You hear it time and time again from those on the Warriors who coach Curry, play alongside him, and even against him.
His shooting range, which stretches out to just beyond half-court, pulls defenders out all over the place, allowing his teammates to get wide-open.
It sounds like the perfect situation, and it can be. But, this season there were two caveats:
1. The Warriors finished 20th in the NBA in effective field goal percentage while wide open.
2. Because of that, defenses swarmed Curry like never before, leaving him with the worst floor spacing percentile among other players of his caliber.
This summer, the Warriors need to look for players to remedy this -- knockdown shooters who will in turn help space the floor.
Bobby Portis, who is currently on the Milwaukee Bucks, is the prototype player Golden State should target for this.
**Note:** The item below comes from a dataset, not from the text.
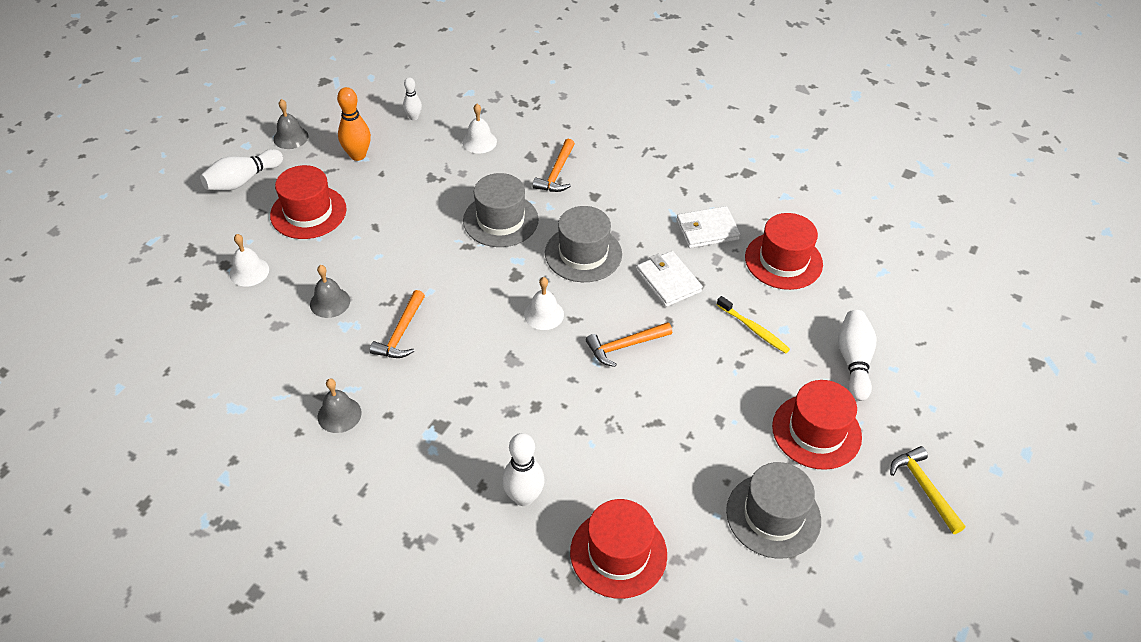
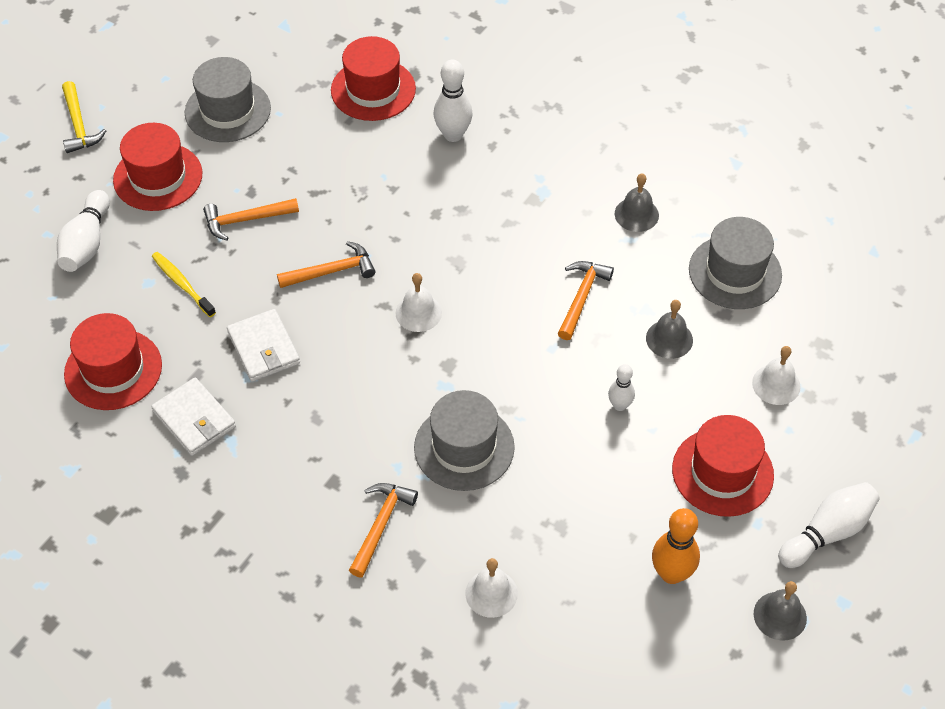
camera: 175 degrees left, 5 degrees up
white bowling pin [403,77,422,120] -> white bowling pin moved to [608,364,635,411]
grey hat [545,206,622,282] -> grey hat moved to [689,217,782,309]
white wallet [676,206,741,248] -> white wallet turned 60 degrees clockwise [151,378,236,456]
none -> orange hammer [203,198,299,241]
Portis, who shot 47 percent from three on 157 attempts -- a percentage only Marcus Morris and Joe Harris surpassed on the same number of shots -- has a $3.8 million player option waiting for him at the end of this season.
If he opts to turn it down, it will be because he either wants more money or wants out of Milwaukee. The latter is more unlikely, as the Bucks are making a bid for the Eastern Conference title and a spot in the NBA Finals. So, if he wants more money, the question is how much? And how much could the Warriors offer to make a competitive offer?
Portis would also give the Warriors the veteran presence general manager Bob Myers and Steve Kerr have been candid about needing.
Other players who could help fix this issue are Danny Green, J.J. Redick, Nicolas Batum and Georges Niang.
All of those players have become knock-down shooters who can thrive when they find themselves wide-open -- which the league defines as having a defender at least six feet away from them.
Green has had streaky shooting moments, but overall when he gets in the corner, an area of the floor the Warriors desperately need help, he succeeds. Batum, who the Warriors almost signed last year, is also a corner 3-point shooter and would help in this area.
Redick has been one of the most elite shooters in the league throughout his career, so what's not to like about that?
As for Niang, he has carved out a perfect role for himself in Utah, and it would be surprising if he isn't sporting a Jazz jersey next year. But, if there is a way he could land on the Warriors, he would give the Warriors more shooting in open space, can hit shots from corner pockets and can play a stretch four.
Having Klay Thompson back on the floor next season will automatically help the Warriors with their shooting and floor spacing issues. However, it's still unknown when exactly Thompson will return, and what version of himself he will be. Over two years removed from his last live NBA game, it's almost certain he won't be the same lethal shooter he was. At least, not right away.
Curry managed to put up incredible numbers this season despite the double and triple-teams, and box-and-1 one defensive scheme opponents threw his way, but, he cannot, and should not, be expected to do it every night.
He needs help from his teammates -- both to knock down the shots he cannot take, and to help him find an inch more room to work.